### Activity
Filter the listing below down to the lines containing the word "framed".

Segment Start: Material for the task

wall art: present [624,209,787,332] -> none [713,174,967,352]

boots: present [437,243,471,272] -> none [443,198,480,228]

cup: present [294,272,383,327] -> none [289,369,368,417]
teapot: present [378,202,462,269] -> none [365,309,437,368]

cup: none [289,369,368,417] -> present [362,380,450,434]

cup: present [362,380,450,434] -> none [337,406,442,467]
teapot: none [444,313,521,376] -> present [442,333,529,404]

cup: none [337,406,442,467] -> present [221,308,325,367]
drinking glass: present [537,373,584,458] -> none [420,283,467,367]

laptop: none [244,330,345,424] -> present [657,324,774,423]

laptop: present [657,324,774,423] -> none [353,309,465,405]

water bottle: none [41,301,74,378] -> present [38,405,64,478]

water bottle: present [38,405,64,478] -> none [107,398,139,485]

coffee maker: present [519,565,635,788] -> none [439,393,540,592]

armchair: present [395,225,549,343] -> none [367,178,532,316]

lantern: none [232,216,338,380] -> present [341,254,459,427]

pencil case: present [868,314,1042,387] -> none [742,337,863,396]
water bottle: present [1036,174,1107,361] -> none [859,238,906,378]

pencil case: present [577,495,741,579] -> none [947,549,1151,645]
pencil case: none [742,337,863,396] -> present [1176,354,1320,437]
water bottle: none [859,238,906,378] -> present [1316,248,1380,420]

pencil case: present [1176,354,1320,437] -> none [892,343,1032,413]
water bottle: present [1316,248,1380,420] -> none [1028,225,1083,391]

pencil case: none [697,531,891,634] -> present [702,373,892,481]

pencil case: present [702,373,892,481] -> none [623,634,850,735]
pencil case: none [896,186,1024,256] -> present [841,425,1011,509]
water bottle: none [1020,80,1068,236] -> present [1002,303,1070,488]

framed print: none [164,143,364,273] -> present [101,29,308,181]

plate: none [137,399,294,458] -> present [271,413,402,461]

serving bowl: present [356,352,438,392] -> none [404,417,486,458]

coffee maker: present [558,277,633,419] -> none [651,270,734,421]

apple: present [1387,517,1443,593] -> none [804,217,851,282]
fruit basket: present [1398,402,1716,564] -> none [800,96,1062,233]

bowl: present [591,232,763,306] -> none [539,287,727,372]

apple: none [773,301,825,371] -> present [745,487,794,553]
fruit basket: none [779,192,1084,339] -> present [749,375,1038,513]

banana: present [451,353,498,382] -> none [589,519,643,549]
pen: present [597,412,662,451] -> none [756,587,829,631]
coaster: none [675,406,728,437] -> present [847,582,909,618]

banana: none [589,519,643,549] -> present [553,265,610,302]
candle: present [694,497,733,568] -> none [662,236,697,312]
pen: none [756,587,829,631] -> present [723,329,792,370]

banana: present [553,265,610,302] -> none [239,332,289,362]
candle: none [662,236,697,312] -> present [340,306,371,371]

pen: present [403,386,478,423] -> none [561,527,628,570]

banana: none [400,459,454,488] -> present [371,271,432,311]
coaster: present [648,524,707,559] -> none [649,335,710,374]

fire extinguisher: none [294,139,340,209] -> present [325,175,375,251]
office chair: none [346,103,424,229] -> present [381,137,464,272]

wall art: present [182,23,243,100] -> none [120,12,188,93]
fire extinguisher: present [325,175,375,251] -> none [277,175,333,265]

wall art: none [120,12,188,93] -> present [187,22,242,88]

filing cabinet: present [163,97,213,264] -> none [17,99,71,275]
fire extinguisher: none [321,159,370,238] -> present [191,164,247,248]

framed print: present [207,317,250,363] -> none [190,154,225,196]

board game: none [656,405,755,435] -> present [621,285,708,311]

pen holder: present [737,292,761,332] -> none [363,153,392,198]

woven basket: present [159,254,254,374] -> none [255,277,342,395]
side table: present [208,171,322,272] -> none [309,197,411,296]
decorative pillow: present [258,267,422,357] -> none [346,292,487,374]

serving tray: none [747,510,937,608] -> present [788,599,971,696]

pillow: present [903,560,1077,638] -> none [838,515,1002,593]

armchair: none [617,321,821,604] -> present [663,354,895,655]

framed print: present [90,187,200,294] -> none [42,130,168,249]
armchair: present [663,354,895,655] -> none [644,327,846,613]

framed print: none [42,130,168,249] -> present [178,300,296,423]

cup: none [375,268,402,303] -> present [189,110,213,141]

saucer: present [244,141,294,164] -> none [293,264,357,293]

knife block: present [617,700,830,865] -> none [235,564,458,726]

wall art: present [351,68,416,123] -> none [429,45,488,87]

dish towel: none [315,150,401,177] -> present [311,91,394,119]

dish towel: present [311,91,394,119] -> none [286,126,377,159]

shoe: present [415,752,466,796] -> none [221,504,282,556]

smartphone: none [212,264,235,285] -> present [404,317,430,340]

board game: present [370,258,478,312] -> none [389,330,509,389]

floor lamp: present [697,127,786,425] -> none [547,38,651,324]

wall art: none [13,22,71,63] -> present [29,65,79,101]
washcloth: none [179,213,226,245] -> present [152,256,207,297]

Segment End: Material for the task

### Solution to the problem
framed print: none [164,143,364,273] -> present [101,29,308,181]
framed print: present [207,317,250,363] -> none [190,154,225,196]
framed print: present [90,187,200,294] -> none [42,130,168,249]
framed print: none [42,130,168,249] -> present [178,300,296,423]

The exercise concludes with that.